Joh Bjelke-Petersen juror demands apology from Campbell Newman
THE man credited with saving Queensland's longest-serving premier from jail has demanded an apology from Campbell Newman.
THE man credited with saving Queensland's longest-serving premier from jail has demanded that Campbell Newman apologise for referring to Joh Bjelke-Petersen's government as corrupt.
Luke Shaw, foreman of the jury that failed to reach a verdict in Sir Joh's 1991 perjury trial, and now campaign director of Bob Katter's start-up party, blasted Mr Newman's comments as "shameless".
Decency demanded the Liberal National Party leader apologise to Bjelke-Petersen's elderly widow, Florence, he said.
"I find it a bit rich Campbell Newman talking about corruption when his campaign fund looks more like a developer's slush fund," Mr Shaw said in a statement issued under the letterhead of Katter's Australian Party.
"The dealings of the former Brisbane lord mayor are beginning to remind people of the days of the white shoe brigade, and in spite of that he made a trip to Kingaroy to insult the memory of the town's favourite son."
Speaking from the family property, Lady Bjelke-Petersen said she was disappointed by Mr Newman's comments.
"I am sorry he saw fit to say anything about it in Kingaroy," the 91-year-old former senator told The Australian. "What we ought to be talking about is all the years of Joh's good government . . . rather than talking about any little slip-up by some of the ministers.
"And you can't worry about that, really, that's got nothing to do with the government."
Asked if she would like Mr Newman to say sorry, Lady Bjelke-Petersen said: "I take the comings and goings of politics in my stride, having lived with them for about 60 years now."
The LNP leader broached Bjelke-Petersen's record when he agreed, in response to a reporter's question at a media doorstop in Kingaroy last Thursday, that the government had ended up corrupt. "That's the view of the Fitzgerald inquiry, absolutely . . . It certainly was a period of Queensland's history where a lot of terrible things happened and there was clearly corruption, and it's all there in the report of the royal commission," Mr Newman said.
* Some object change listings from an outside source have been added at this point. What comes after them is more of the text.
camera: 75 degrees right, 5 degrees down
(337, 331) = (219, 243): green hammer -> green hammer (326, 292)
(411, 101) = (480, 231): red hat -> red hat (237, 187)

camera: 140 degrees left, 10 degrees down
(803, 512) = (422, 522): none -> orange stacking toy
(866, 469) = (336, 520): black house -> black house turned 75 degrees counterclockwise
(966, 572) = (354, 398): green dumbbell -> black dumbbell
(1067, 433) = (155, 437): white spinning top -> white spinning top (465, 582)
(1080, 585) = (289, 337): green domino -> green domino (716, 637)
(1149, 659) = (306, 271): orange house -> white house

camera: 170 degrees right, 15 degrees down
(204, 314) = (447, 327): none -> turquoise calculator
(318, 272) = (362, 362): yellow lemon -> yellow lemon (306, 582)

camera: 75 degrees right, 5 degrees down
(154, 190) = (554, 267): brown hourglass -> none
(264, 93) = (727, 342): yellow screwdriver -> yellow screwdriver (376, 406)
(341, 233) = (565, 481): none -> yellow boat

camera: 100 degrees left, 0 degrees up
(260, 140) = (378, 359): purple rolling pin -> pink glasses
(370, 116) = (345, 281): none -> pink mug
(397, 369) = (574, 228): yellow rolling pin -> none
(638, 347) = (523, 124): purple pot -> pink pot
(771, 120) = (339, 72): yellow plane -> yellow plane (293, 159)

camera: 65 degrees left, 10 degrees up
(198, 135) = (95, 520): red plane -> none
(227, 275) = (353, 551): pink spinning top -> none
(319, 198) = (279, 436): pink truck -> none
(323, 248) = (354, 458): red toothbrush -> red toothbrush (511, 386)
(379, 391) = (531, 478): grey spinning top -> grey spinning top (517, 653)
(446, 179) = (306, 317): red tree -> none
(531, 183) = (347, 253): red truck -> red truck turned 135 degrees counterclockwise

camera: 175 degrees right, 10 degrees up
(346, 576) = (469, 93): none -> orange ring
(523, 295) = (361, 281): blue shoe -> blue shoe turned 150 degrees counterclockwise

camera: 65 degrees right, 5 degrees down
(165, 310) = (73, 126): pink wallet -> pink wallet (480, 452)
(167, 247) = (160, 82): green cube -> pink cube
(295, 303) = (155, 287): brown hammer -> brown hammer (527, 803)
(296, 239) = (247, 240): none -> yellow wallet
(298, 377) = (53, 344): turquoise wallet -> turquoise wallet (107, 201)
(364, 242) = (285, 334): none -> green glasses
But he was reported to have gone on to tell an LNP fundraising dinner, where business people paid up to $22,000 to rub shoulders with him, that Bjelke-Petersen had still run the last decent government in Queensland.
Mr Katter, a one-time Joh minister, accused Mr Newman of spitting on Bjelke-Petersen's grave. Mr Shaw said: "When premier, Sir Joh was stabbed in the back by self-serving politicians. He's dead, and it's still happening."
The row will be unwelcome to Mr Newman's campaign, as it grapples with controversy over the property dealings of his in-laws and revelations a developer made multiple donations to his mayoral election fund before a favourable zoning decision.
Mr Newman tried to turn the spotlight back on Labor yesterday, saying developers had contributed far more to the ALP over the past decade than to his side of politics. His spokeswoman said last night that in response to a question from The Australian's reporter last Thursday, Mr Newman had been referring to the outcome of the Fitzgerald inquiry in relation to the then state government and not specifically to Sir Joh.
Mr Shaw, now 40, held out with another juror at Bjelke-Petersen's perjury trial to prevent the required unanimous guilty verdict. It was later revealed he was a member of the Young Nationals and cousin of a secretary employed by Lady Bjelke-Petersen. She said in 1994 "they would have plonked" her late husband in jail had not Mr Shaw been on the jury.